### EXERCISE PASSAGE

====

Handling a Large Universe of Stock Price Data in R: Profiling with profvis

Posted on May 22, 2020 by Kris Longmore
No Comments
240 Views

Recently, we wrote about calculating mean rolling pairwise correlations between the constituent stocks of an ETF.

The tidyverse tools dplyr and slider solve this somewhat painful data wrangling operation about as elegantly and intuitively as possible.

Why did you want to do that?

We’re building a statistical arbitrage strategy that relies on indexation-driven trading in the constituents. We wrote about an early foray into this trade – we’re now taking the concepts a bit further.

But what about the problem of scaling it up?

When we performed this operation on the constituents of the XLF ETF, our largest intermediate dataframe consisted of around 3-million rows, easily within the capabilities of modern laptops.

XLF currently holds 68 constituent stocks. So for any day, we have  \frac{68*67}{2} = 2,278 correlations to estimate (67 because we don’t want the diagonal of the correlation matrix, take half as we only need its upper or lower triangle).

====

### RECORDED DATA
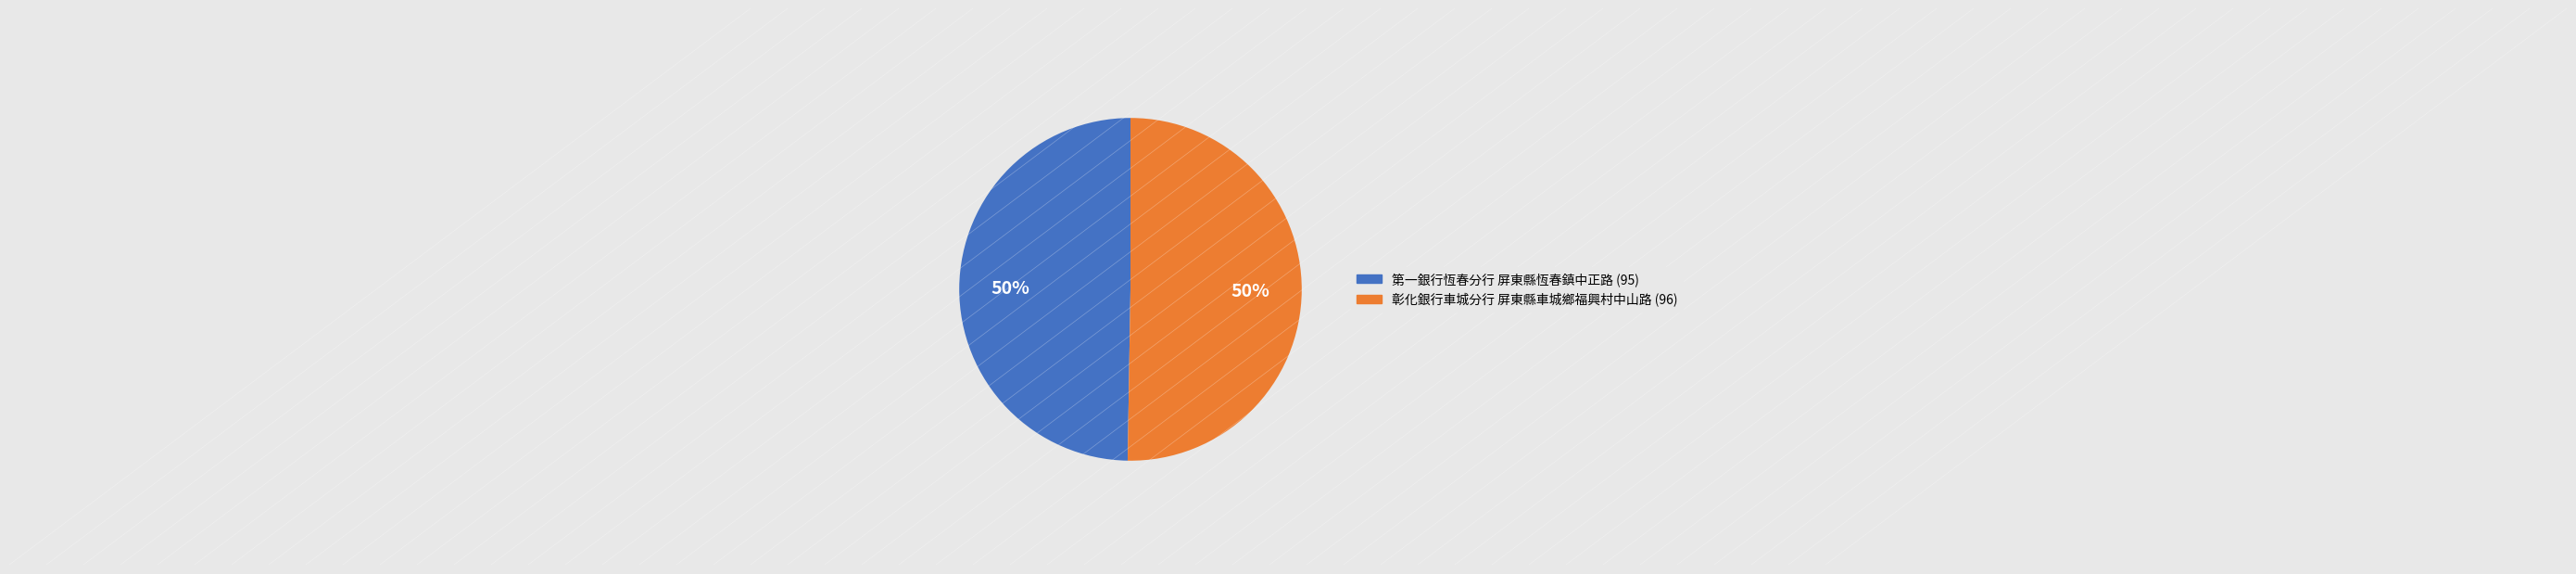

To the nearest percent, what portion does 彰化銀行車城分行 屏東縣車城鄉福興村中山路 represent?

50%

====

### TASK DIRECTIONS
According to the post on handling stock price data in R, how many rows did the largest intermediate dataframe have when the operation was run on the XLF constituents?

### RESULT OF THIS TASK
Around 3 million rows.